EXCERPT:
####################

VCF_Annotation - BGIGPD/BestPractices4Pathogenomics GitHub Wiki
Workshop: Annotating Malaria WGS VCF Files with snpEff
1. Introduction
In this workshop, we will learn how to use snpEff to annotate variant data (VCF files) from whole genome sequencing (WGS) of malaria samples. snpEff is a powerful and widely used tool that can annotate variants based on a reference genome, helping researchers better understand the functional impact of genomic changes.
2. Installing snpEff
We can just simply install snpEff using conda:
conda install -n WGS_analysis -c bioconda -c conda-forge snpeff
And DON'T forget to activate the environment before the analysis!
3. Preparing the Malaria Reference Genome Database
To annotate malaria WGS data, we need to use the appropriate reference genome. snpEff supports multiple reference genomes, and you can download the Plasmodium falciparum (malaria parasite) genome information from the snpEff database.
3.1 Configure the Database
Before using snpEff, you need to add the target genome to the configuration file.

####################

LISTED ENTRIES:
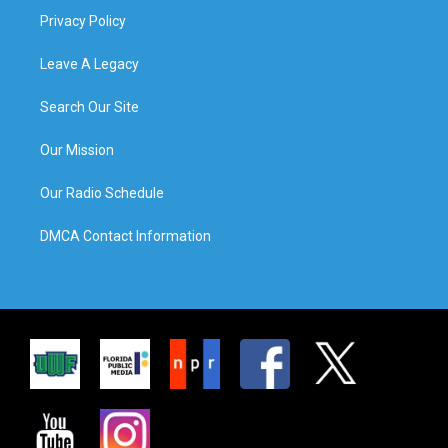
Privacy Policy
Leave A Legacy
Search Our Site
Our Mission
Our Radio Schedule
DMCA Contact Information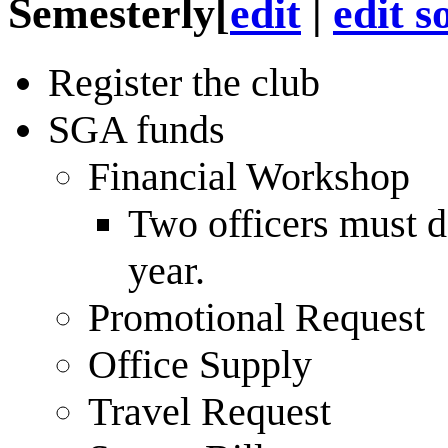
Semesterly
[
edit
|
edit s
Register the club
SGA funds
Financial Workshop
Two officers must d
year.
Promotional Request
Office Supply
Travel Request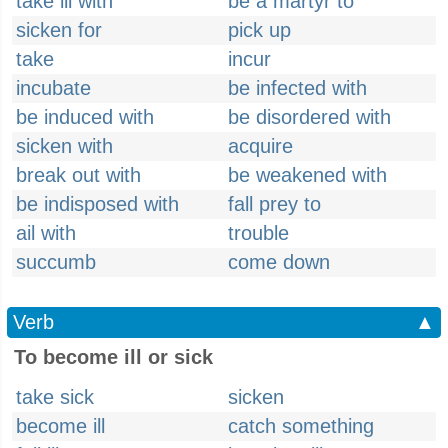
take ill with
be a martyr to
sicken for
pick up
take
incur
incubate
be infected with
be induced with
be disordered with
sicken with
acquire
break out with
be weakened with
be indisposed with
fall prey to
ail with
trouble
succumb
come down
Verb
▲
To become ill or sick
take sick
sicken
become ill
catch something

####################

WHAT YOU HAVE TO DO:
In the snpEff workshop page, which conda environment does the installation command put snpEff into?

EXERCISE RESULT:
WGS_analysis